Data to use START

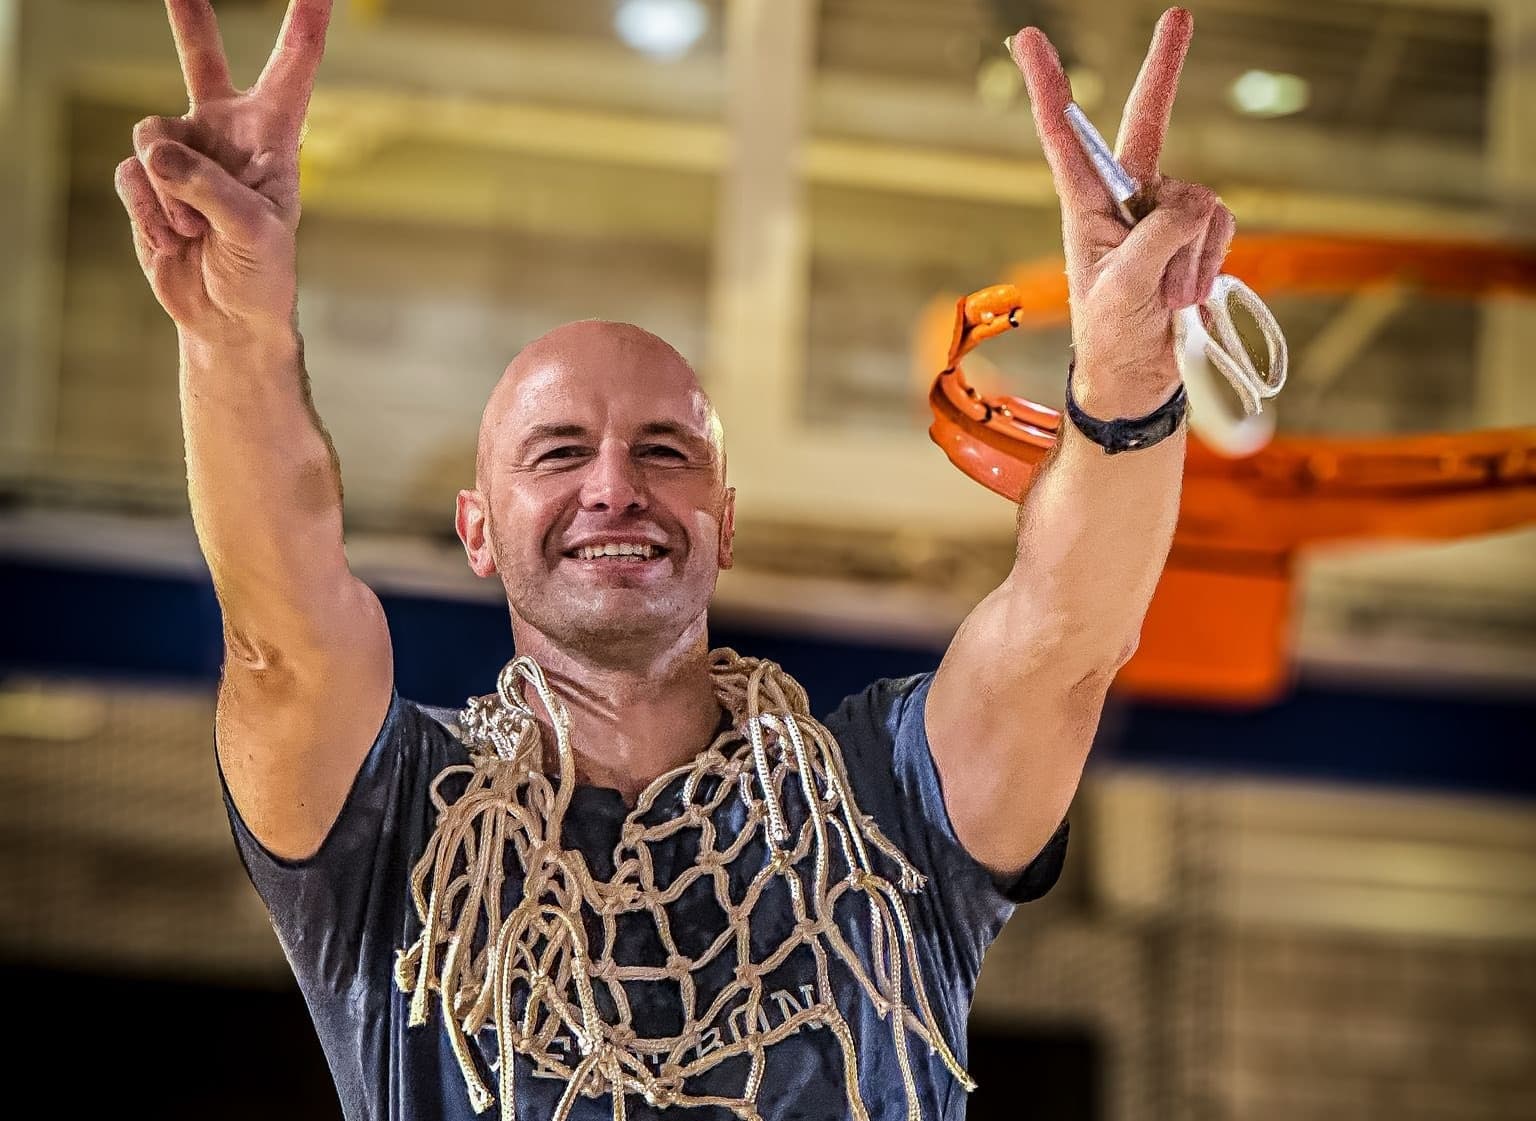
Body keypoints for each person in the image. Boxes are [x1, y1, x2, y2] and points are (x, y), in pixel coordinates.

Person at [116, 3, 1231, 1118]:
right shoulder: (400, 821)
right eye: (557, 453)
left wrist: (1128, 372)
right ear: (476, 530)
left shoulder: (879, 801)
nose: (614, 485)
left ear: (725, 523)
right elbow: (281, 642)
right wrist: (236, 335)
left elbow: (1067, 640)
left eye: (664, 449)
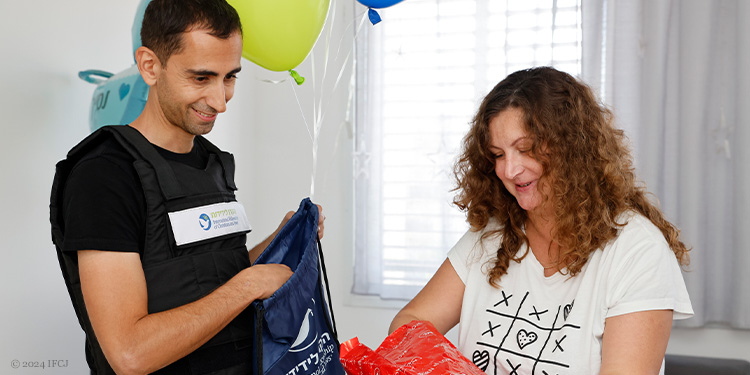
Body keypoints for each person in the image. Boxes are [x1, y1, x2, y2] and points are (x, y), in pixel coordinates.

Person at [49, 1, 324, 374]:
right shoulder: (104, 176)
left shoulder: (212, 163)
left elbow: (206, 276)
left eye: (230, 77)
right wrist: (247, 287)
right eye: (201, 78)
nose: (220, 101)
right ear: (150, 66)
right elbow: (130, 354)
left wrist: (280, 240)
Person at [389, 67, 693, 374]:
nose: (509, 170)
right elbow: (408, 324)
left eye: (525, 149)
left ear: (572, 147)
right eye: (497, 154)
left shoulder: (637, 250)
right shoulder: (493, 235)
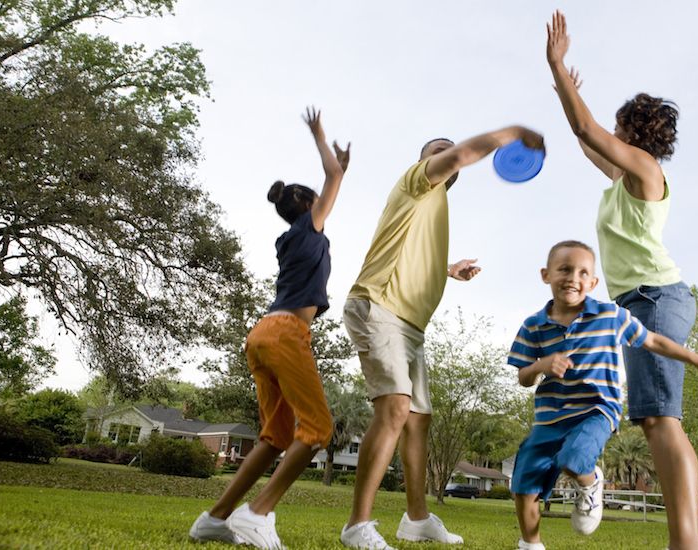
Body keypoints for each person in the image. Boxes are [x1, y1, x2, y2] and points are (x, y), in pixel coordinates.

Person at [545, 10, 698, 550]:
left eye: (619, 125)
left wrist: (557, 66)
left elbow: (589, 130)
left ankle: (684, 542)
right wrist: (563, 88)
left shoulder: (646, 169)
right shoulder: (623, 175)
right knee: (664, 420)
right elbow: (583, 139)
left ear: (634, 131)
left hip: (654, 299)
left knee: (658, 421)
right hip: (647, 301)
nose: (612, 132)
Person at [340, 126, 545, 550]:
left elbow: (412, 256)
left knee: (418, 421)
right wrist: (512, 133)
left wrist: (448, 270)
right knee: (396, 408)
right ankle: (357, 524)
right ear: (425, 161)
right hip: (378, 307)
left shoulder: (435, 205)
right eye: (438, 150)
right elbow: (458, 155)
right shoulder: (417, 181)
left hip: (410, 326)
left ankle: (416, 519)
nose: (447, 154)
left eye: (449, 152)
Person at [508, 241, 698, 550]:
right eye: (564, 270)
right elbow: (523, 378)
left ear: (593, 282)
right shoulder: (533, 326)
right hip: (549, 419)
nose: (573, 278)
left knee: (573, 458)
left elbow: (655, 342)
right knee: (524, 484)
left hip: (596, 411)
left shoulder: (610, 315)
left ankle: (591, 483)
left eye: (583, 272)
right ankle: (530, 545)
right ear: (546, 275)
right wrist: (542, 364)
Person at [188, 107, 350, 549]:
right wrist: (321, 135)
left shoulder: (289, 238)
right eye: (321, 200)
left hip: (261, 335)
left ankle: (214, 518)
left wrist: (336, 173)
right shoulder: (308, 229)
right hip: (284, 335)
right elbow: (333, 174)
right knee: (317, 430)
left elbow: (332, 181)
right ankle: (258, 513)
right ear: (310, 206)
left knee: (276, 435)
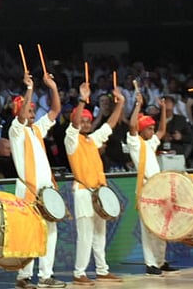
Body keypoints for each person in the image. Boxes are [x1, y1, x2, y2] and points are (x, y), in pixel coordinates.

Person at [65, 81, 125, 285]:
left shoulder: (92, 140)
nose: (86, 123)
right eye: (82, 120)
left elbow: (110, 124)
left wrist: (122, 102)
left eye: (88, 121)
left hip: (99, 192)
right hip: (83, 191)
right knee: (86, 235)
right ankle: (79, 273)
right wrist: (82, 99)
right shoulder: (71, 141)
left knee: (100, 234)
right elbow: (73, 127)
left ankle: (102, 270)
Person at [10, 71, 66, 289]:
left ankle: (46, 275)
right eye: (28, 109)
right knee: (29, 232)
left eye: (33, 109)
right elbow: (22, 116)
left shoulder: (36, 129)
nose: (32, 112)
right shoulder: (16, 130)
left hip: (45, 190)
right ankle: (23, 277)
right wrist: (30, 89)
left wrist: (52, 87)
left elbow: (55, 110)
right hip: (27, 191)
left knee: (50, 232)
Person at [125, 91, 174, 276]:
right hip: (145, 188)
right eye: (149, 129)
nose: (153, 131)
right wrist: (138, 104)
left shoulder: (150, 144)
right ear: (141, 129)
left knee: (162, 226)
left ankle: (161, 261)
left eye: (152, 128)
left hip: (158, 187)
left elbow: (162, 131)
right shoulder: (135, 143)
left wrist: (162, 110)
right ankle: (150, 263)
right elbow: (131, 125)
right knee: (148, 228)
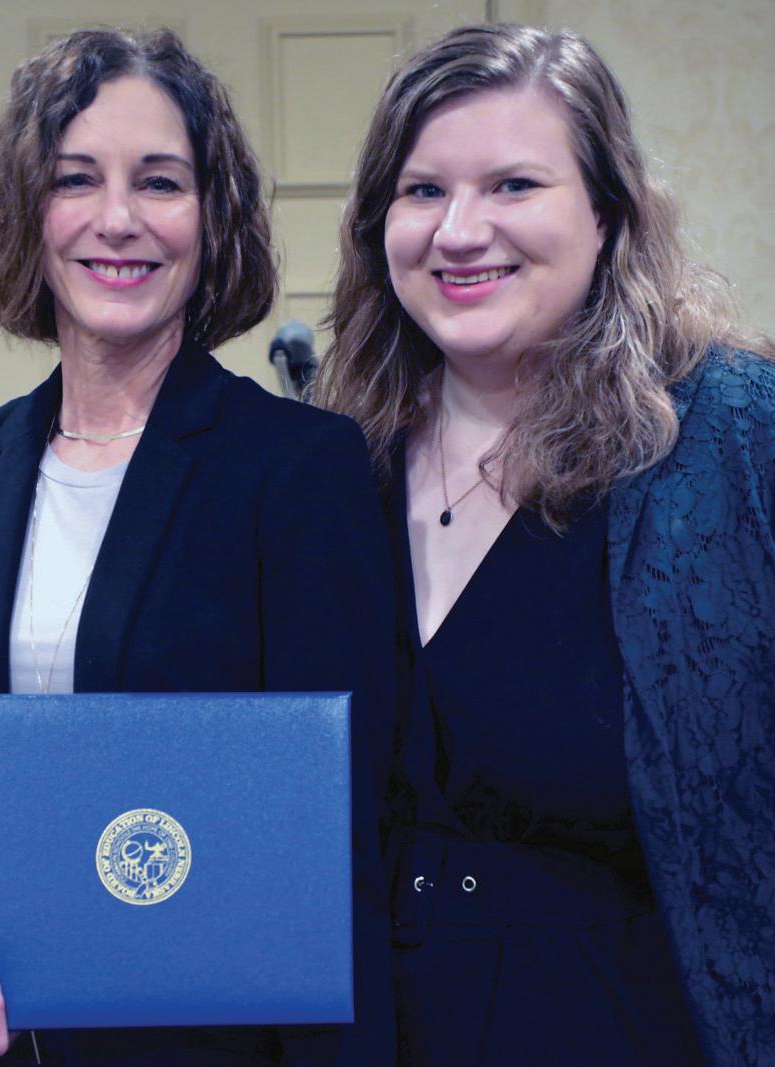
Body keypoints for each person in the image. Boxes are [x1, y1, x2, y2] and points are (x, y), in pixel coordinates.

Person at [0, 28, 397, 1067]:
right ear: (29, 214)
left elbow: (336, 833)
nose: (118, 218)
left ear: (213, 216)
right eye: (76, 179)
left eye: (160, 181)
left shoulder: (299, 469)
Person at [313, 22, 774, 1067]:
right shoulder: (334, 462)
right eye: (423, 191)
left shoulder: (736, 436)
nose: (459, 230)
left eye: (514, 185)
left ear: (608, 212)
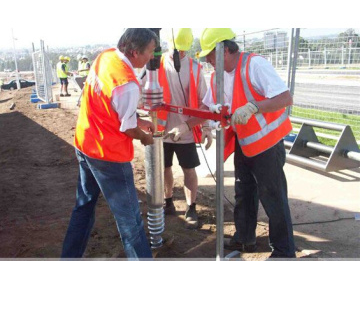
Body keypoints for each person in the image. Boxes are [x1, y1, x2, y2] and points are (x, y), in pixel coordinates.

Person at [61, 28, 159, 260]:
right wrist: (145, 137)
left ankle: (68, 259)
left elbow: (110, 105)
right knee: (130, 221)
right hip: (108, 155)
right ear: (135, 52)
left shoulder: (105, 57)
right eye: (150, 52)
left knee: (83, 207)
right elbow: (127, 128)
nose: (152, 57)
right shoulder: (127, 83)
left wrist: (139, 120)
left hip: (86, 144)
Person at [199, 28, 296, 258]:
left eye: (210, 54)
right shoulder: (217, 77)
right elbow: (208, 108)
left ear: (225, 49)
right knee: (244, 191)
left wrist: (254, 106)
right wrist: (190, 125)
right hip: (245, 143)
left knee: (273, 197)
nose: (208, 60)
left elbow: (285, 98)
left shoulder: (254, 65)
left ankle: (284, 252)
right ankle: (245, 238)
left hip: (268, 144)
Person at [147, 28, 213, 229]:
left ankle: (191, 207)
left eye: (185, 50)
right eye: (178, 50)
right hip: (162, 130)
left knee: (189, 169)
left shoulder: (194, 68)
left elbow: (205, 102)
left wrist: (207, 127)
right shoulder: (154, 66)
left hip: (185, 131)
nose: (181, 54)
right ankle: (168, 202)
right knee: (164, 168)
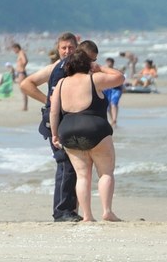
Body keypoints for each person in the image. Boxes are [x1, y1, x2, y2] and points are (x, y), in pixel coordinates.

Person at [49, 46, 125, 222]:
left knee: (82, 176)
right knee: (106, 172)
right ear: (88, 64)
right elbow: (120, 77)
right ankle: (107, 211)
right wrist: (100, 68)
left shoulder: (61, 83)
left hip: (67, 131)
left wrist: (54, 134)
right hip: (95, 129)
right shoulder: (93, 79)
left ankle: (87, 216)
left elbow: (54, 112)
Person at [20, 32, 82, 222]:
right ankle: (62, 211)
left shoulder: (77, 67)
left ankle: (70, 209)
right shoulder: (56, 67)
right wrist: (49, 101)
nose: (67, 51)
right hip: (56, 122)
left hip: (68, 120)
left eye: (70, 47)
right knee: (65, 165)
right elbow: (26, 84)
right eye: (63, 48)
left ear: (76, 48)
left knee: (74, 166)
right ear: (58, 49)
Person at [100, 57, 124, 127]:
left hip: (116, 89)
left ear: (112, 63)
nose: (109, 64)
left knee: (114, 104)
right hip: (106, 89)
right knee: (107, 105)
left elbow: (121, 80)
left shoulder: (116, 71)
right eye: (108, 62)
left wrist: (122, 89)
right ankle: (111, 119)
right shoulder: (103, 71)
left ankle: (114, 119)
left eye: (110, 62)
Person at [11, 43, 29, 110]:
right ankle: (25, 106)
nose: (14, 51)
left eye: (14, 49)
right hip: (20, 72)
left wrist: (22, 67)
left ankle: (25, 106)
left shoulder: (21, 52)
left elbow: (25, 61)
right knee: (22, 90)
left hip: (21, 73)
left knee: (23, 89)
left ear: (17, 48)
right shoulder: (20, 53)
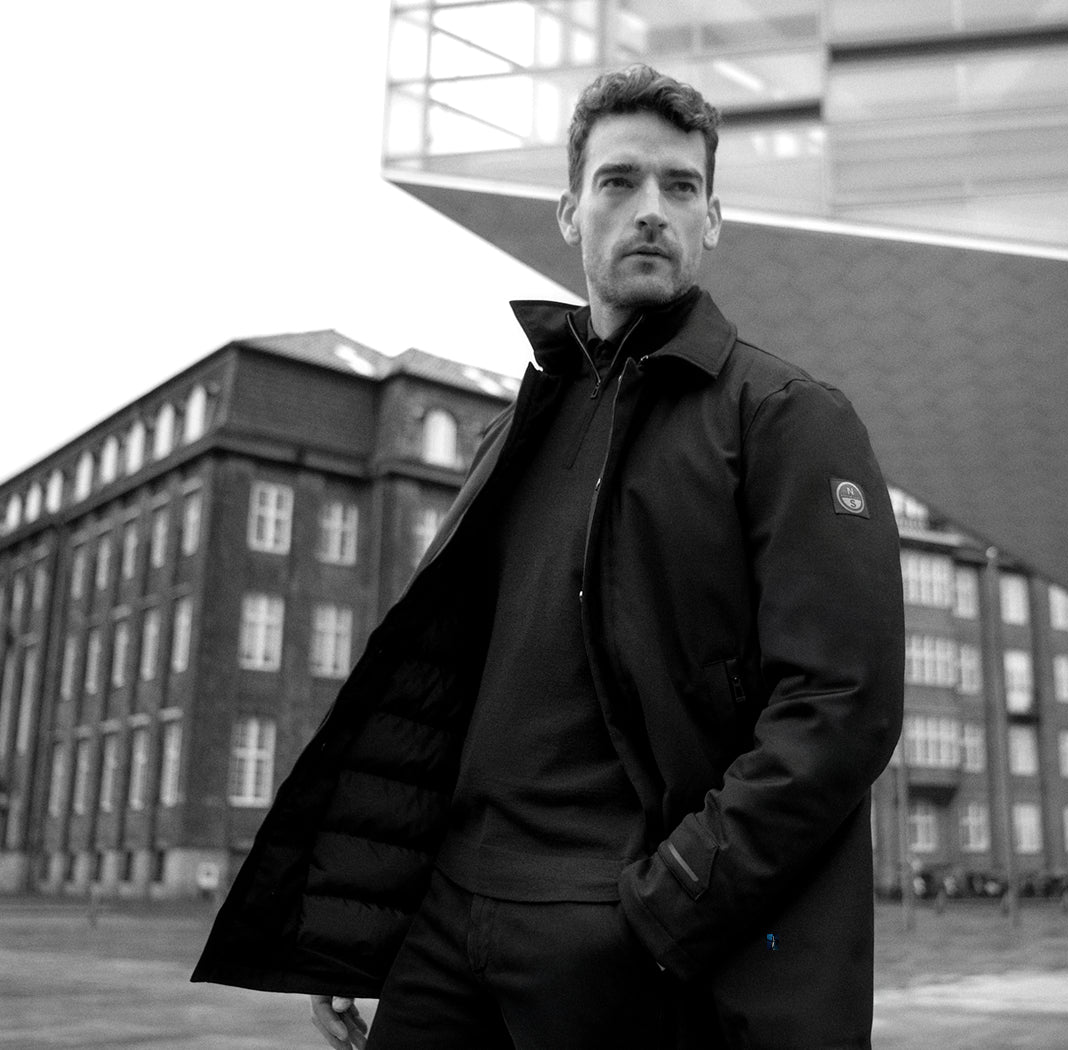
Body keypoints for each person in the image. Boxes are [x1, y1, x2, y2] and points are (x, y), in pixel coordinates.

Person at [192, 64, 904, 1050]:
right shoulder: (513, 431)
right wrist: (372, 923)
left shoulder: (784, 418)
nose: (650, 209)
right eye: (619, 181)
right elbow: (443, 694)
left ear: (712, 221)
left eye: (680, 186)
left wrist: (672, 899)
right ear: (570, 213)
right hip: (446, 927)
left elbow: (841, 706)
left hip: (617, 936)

Data to use END

Assigned task:
Begin at the line above that has "right elbow: (73, 127)" and stop after the line that has "right ear: (141, 129)", copying each line exactly and adding nothing else.

Solution:
right elbow: (73, 127)
left ankle: (102, 270)
Person at [10, 71, 66, 289]:
left ankle: (46, 275)
right eye: (28, 109)
right knee: (29, 232)
left eye: (33, 109)
right elbow: (22, 116)
left shoulder: (36, 129)
nose: (32, 112)
right shoulder: (16, 130)
left hip: (45, 190)
right ankle: (23, 277)
right wrist: (30, 89)
left wrist: (52, 87)
left elbow: (55, 110)
right hip: (27, 191)
left knee: (50, 232)
Person at [125, 91, 174, 276]:
right hip: (145, 188)
right eye: (149, 129)
nose: (153, 131)
right wrist: (138, 104)
left shoulder: (150, 144)
right ear: (141, 129)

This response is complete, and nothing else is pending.